In the survey, about 65% of residents said they had already gotten a booster shot or planned to do so. Also, 60% of people supported the federal government’s rule that large businesses require workers to be vaccinated or test for COVID-19 each week, The Charlotte Observer reported Friday.

The poll had more than 1,200 responses between Oct. 15 and Oct. 17.

Changes to 911 calls in Charlotte area as pandemic lingers

Mecklenburg EMS is making changes to its 911 response to help manage resources during COVID-19 and a shortage in health care workers.

Starting Thursday, callers will get “lights and sirens” from the Charlotte Fire Department but not from Medic, an emergency service agency in Mecklenburg County. Patients at low risk also will get “no lights and sirens” from Medic ambulances, The Charlotte Observer reported.

“Only 1 to 1.5% of patients required ... potentially life saving interventions,” said John Studnek, deputy director of Medic. “More than 25% required no transport at all.”

Also during the pandemic, Medic formed a partnership that uses ride-share services to help low-risk patients get to hospitals.

Cawthorn introduces bill to ban vaccine travel mandates

North Carolina Republican Rep. Madison Cawthorn has introduced a bill called the ‘‘Let Me Travel America Act,’’ which would ban the government from instituting a vaccine mandate for people traveling in the U.S.

“Vaccine requirements for interstate travel are in direct opposition to the United States Constitution,” Cawthorn said in a release announcing the legislation. “The Biden Administration continues to flaunt their blatant disregard for the law in pursuit of their left-wing radical agenda.”

There are no vaccine mandates for travel currently in effect, The News & Observer reported, and the measure isn’t likely to pass in either the U.S. House or the Senate — where Democrats have the majority.
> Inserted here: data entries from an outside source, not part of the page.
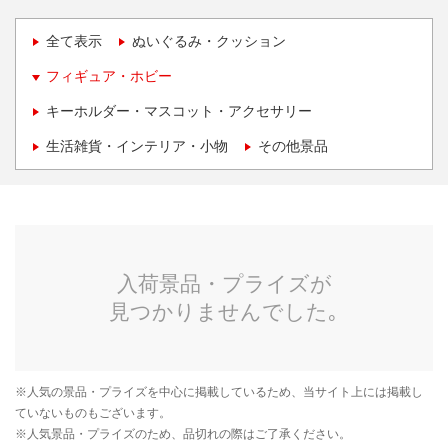
全て表示
ぬいぐるみ・クッション
フィギュア・ホビー
キーホルダー・マスコット・アクセサリー
生活雑貨・インテリア・小物
その他景品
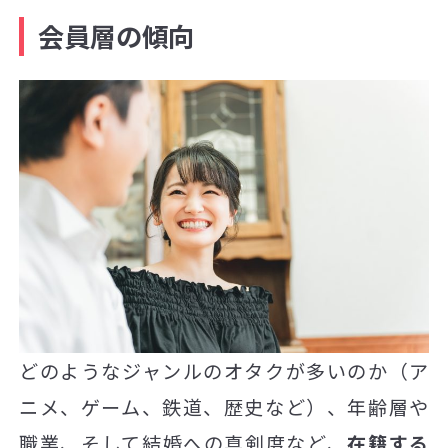
会員層の傾向
どのようなジャンルのオタクが多いのか（ア
ニメ、ゲーム、鉄道、歴史など）、年齢層や
職業、そして結婚への真剣度など、
在籍する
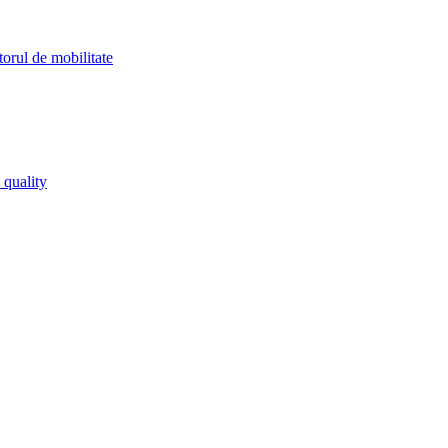
orul de mobilitate
 quality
House votes on bill that would limit governor’s emergency powers

A bill that calls for limiting the North Carolina governor’s powers during emergencies passed the state House on Wednesday.
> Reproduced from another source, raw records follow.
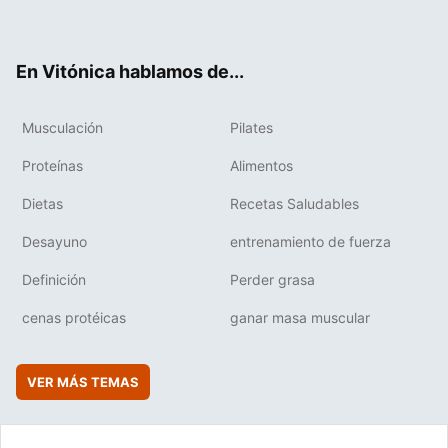
ter
ebo
tub
agr
boa
ok
e
am
rd
En Vitónica hablamos de...
Musculación
Pilates
Proteínas
Alimentos
Dietas
Recetas Saludables
Desayuno
entrenamiento de fuerza
Definición
Perder grasa
cenas protéicas
ganar masa muscular
VER MÁS TEMAS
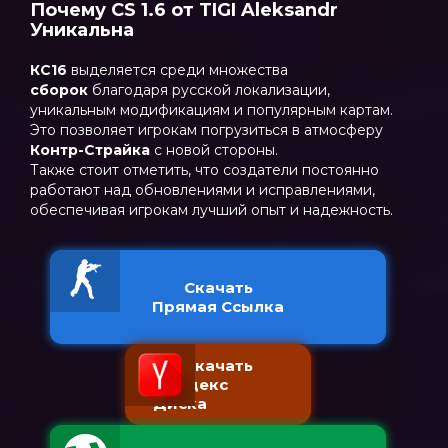
Почему CS 1.6 от TIGI Aleksandr
Уникальна
КС16
выделяется среди множества
сборок
благодаря русской локализации,
уникальным модификациям и популярным картам.
Это позволяет игрокам погрузиться в атмосферу
Контр-Страйка
с новой стороны.
Также стоит отметить, что создатели постоянно
работают над обновлениями и исправлениями,
обеспечивая игрокам лучший опыт и надежность.
Скачать
Прямая Ссылка
Скачать
с Яндекс
Диска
The proposal is similar to what other states have considered in response to orders issued during the pandemic.

The bill, which passed 65-45 mostly along party lines, “would limit the governor’s ability to declare long-running states of emergency without agreement from other members on the Council of State, who are the 10 statewide elected officials including the lieutenant governor, attorney general and labor commissioner,” The News & Observer reported Wednesday.

Now, the proposal goes to Democratic Gov. Roy Cooper, who will likely veto it. A Cooper spokesperson said the governor must be able to quickly respond during emergency situations.